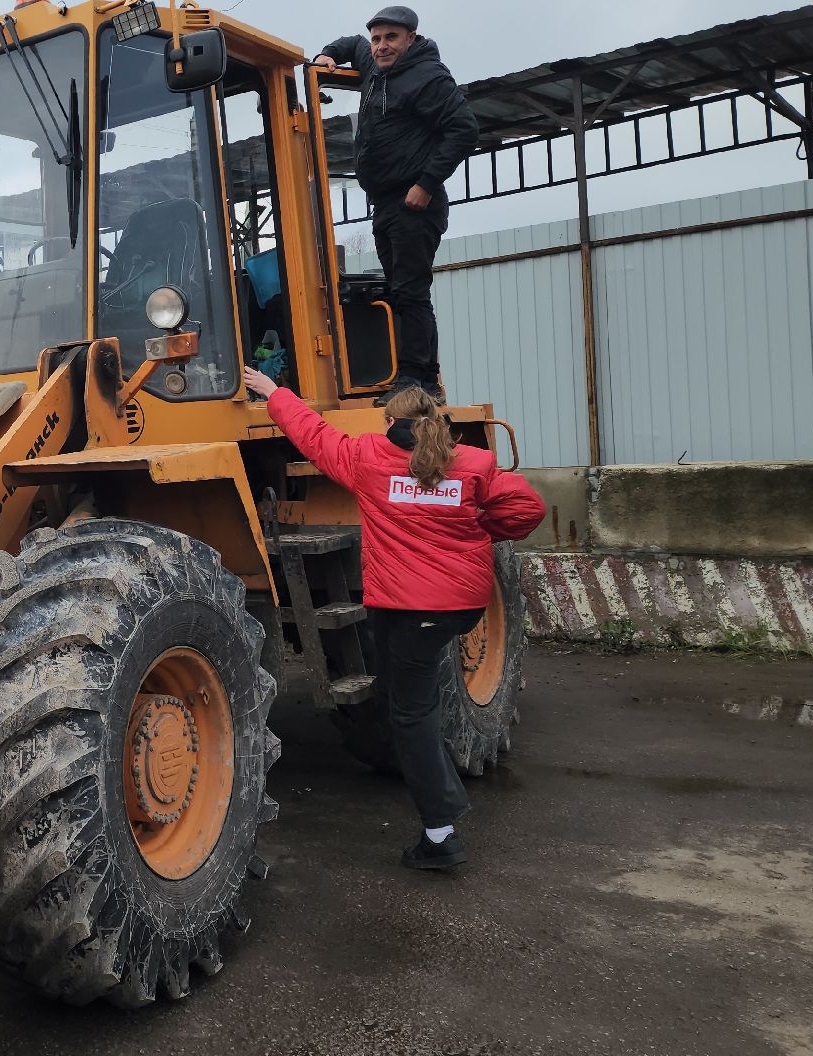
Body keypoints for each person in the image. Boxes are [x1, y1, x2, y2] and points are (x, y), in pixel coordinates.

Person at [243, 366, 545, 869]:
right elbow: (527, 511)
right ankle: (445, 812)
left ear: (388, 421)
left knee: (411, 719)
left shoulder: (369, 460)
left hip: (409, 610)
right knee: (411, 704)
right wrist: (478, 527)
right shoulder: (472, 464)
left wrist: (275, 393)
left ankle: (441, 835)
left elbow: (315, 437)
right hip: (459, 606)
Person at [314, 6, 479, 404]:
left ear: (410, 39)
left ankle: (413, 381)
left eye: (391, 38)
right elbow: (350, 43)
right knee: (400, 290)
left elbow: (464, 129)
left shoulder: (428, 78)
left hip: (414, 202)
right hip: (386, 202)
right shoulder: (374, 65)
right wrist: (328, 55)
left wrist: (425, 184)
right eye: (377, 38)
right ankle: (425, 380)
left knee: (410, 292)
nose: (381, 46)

...

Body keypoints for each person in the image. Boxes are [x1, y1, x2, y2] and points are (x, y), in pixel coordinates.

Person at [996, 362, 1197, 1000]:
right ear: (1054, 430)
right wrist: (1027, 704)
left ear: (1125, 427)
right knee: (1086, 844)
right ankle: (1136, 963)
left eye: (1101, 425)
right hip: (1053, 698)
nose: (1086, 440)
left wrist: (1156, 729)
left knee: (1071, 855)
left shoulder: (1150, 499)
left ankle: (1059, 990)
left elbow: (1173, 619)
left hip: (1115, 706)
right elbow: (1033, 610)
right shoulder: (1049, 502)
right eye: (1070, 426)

> [Assignment] The lines to copy are those above that contain the string "elbow".

> [Task solution]
right elbow: (527, 511)
left elbow: (315, 437)
right elbow: (350, 43)
left elbow: (464, 129)
left elbow: (1173, 619)
right elbow: (1033, 610)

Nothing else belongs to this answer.